Researchers at Karolinska Institutet in Stockholm, Sweden have developed an accessible therapy for children and adolescents suffering from dental anxiety. The study, published in the Journal of Medical Internet Research, shows that a playful exercise package in combination with a guided Internet-based CBT was highly effective in reducing anxiety and increasing the ability to deal with dental treatment. One year later, half the children were completely free of their phobia.

Dental anxiety, also called odontophobia, dentophobia or dental phobia, is a common fear in most Western cultures. It is estimated that as many as 75% of US adults experience some degree of dental fear, from mild to severe.

Dental anxiety often begins in childhood or adolescence, and can develop into a phobia with avoidance, strong negative feelings and thoughts aimed at dental care. Avoidance of dental care often leads to poor oral health, untreated caries or other dental problems. That’s why it is vital to start treating this anxiety or fear as early as possible.

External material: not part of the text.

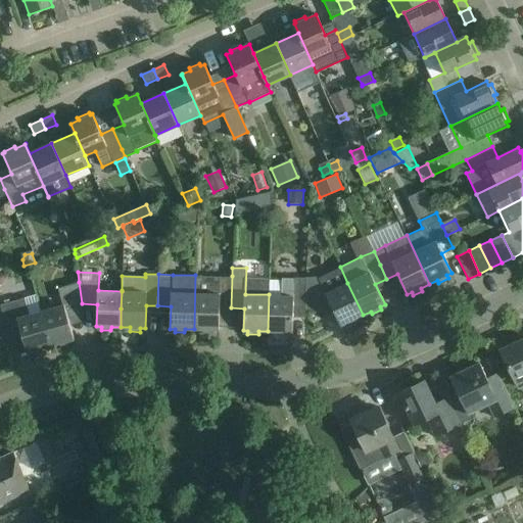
[(195,275),(194,329),(203,329),(203,333),(214,333),(214,330),(219,330),(220,307),(231,307),(232,276),(219,276),(195,275)]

Cognitive behavioral therapy (CBT) is an effective treatment for most forms of specific phobia. However, with regard to children and adolescents with dental phobia, there are organizational, financial and geographic obstacles to providing such therapy. Researchers in this study have therefore developed an Internet-based CBT treatment that they have tested in an open, uncontrolled study of 18 patients between the ages of 8 and 15.

Alleviate dental anxiety – play dentist at home

During the study, participants used an Internet platform to obtain weekly online guidance from a psychologist via a chat system. Treatment continued for 12 weeks and included texts, animations and dental-related video clips. The treatment also included an exercise package with a dental mirror, probe, local anesthetic and cannula delivered to the home of the child/parent(s) with detailed instructions for the exercises. Through therapy and guidance from the psychologist, the home-based exercises were linked to real exposure and training visits to dental clinics around Sweden.

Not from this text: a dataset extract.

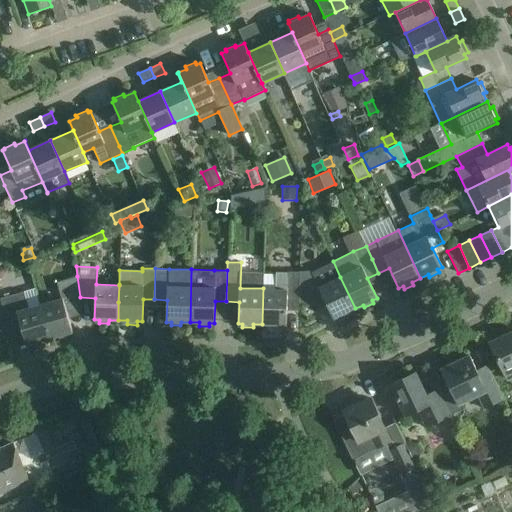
[(263,288),(262,324),(271,324),(271,328),(281,329),(281,325),(286,325),(286,303),(299,303),(300,288),(300,271),(275,271),(275,289),(263,288)]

53% were free from their dental phobia

The results show a statistically and clinically significant increase in the children’s ability to handle dental treatment. The Internet-based CBT also increased children’s and parents’ self-efficacy, led to fewer negative thoughts, and reduced anxiety about dental treatment. 15 children attended the 1-year follow up visit, where 53% were found to be completely free from their dental phobia.